TEXT SEGMENT
- - -
The call to the Department of Children & Families last week to report Bryan’s death marked the state’s third contact with Catalina Bruno and her infant son.

DCF’s history with the family began on July 7, when the agency’s hotline received a report that Bryan’s father, Amos Osceola, had been arrested for domestic violence after he “attacked” Bruno in front of her three children — Bryan, a 4-year-old and 10-year-old from a different father.

Bruno and Osceola had gotten into an argument that day, records show. Osceola took Bryan and drove to the Miccosukee Resort. He left Bryan at a child care center, and drank until the casino operators kicked him out “due to his excessive drinking.” Bruno, the report said, “also started drinking while the father was away.”

“The father hit the mother several times,” the report said, and when the children saw the altercation, Bruno sent them to their rooms. The report said the beating was not the first between Osceola and Bruno.

A DCF report on the incident concluded the three children were at “moderate” risk, but otherwise “safe,” and the investigation was closed as “not substantiated” — meaning investigators were not convinced that domestic violence left the children in jeopardy. Nevertheless, the agency suggested Bruno leave Osceola and carry a cell phone with her at all times in case he came back to harm her again. DCF also planned to place Bruno’s children in daycare to enhance their safety.
- - -
DATA SECTION
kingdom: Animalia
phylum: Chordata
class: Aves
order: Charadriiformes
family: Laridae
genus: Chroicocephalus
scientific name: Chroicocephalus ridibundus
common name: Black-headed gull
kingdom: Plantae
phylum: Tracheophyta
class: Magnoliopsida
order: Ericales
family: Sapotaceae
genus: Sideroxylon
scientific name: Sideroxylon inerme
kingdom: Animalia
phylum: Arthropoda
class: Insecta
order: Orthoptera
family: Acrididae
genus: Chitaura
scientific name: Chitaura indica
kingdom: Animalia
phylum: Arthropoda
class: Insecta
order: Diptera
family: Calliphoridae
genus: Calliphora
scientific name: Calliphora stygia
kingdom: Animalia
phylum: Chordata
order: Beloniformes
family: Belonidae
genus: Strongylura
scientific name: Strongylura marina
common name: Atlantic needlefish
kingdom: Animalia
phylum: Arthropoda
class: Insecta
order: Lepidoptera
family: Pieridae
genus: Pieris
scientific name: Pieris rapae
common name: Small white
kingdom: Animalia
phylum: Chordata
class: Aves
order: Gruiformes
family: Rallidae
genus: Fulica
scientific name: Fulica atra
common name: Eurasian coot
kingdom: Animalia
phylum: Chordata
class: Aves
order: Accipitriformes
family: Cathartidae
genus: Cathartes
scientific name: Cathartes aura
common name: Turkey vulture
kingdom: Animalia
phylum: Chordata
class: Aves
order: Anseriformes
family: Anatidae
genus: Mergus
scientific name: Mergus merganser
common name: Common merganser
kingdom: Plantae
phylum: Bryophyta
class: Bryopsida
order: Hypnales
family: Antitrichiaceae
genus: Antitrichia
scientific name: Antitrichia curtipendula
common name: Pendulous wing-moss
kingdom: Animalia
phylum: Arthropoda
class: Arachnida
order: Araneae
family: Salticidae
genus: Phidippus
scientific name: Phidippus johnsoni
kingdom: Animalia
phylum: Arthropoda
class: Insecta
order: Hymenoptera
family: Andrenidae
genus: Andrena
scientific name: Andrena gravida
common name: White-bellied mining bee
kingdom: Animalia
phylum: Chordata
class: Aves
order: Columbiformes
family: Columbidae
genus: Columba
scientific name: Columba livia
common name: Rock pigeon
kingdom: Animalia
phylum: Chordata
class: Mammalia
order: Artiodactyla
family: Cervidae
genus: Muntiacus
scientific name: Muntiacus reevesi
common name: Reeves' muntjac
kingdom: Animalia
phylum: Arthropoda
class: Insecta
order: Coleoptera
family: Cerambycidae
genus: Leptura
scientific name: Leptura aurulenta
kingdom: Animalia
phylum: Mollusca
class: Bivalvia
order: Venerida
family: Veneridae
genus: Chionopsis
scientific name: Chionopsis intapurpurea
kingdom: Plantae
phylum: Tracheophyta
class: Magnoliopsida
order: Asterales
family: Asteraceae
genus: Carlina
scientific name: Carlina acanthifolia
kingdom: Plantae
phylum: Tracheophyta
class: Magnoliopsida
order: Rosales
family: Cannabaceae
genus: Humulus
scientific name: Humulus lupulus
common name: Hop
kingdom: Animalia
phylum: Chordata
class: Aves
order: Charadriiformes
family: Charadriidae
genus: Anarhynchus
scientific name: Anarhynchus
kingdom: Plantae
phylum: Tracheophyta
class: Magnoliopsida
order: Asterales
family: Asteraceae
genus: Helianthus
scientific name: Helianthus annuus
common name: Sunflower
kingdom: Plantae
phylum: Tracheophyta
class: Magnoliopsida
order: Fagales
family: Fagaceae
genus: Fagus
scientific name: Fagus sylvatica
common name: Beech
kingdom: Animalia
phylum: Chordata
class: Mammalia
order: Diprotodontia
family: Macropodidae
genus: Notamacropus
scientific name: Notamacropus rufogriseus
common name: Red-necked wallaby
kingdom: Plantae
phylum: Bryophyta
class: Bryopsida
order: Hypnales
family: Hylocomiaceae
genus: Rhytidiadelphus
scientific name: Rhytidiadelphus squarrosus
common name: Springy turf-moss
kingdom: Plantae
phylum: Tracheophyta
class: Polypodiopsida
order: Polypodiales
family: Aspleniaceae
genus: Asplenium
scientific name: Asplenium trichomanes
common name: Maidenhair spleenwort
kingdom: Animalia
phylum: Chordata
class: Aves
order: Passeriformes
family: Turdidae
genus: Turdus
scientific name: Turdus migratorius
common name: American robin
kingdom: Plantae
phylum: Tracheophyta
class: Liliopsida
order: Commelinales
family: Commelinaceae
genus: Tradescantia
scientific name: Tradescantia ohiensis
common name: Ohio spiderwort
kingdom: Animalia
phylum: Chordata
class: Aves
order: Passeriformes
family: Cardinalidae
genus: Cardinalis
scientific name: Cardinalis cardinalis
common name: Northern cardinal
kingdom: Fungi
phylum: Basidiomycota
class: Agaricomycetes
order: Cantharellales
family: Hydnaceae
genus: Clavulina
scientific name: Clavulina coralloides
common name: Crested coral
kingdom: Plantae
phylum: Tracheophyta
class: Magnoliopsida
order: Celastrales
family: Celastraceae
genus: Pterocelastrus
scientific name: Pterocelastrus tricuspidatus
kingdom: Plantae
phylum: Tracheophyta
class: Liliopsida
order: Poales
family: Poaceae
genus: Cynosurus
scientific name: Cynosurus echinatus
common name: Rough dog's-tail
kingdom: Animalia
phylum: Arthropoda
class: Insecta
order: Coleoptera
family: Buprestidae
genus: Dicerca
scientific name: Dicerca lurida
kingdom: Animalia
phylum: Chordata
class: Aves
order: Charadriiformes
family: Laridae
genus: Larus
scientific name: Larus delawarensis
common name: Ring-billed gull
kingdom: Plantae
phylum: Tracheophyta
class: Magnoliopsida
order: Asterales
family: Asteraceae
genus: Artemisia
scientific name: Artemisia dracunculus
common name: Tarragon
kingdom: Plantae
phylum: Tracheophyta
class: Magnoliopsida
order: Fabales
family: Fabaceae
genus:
- - -
SET OF TASKS
1. Using the article on DCF's contact with Bryan's family, decide whether each statement agrees with it. Answer yes or no for each, and quote the words from the article that decide it.
(a) Osceola left Bryan at a child care center before drinking at the Miccosukee Resort.
(b) DCF closed its investigation of the July 7 incident as substantiated.
(c) Bruno had two children besides Bryan.
2. Carry on the article about DCF's contact with Bryan's family, starting after its final sentence.

ANSWERS PER TASK
1.
(a) Yes: "He left Bryan at a child care center, and drank until the casino operators kicked him out"
(b) No: "the investigation was closed as “not substantiated”"
(c) Yes: "her three children — Bryan, a 4-year-old and 10-year-old from a different father"

2.
But DCF records, obtained Monday by The Miami Herald under the state’s public records law, suggest nothing had changed when, four months later, DCF received another call: Bryan had been found Nov. 3 lying on the front seat unsecured as his mom was “passed out” drunk in a Chevy Impala a few minutes before midnight near Krome Avenue. DCF’s hotline was told that Bruno was “driving recklessly” and had “hit several walls” prior to falling asleep in her car with the transmission still in “drive.”

A police report said Bryan was found unsecured with his head between the front seats. The Florida Highway Patrol charged his 27-year-old mom with drunk driving and child neglect.

In the November case, a DCF investigator gauged the risk to Bryan and his siblings as “high.” Paradoxically, the agency concluded the children were safe. The report to DCF was closed with “no indicators” that Bruno’s drinking left her children in harm’s way.

Bruno, Osceola and other family members “explained Mom did not drink regularly and no one realized how drunk she really was when she left a family gathering,” a DCF report said. “Mom stated she did not realize how affected she was when she go [sic] in the car to go home.”

According to the DCF report, relatives and neighbors “all state that it was a one time thing, and not normal behavior for the mother.” The report added that Bruno would receive alcohol treatment or other services in criminal court.

That didn’t happen. The criminal case was still pending when Bryan died.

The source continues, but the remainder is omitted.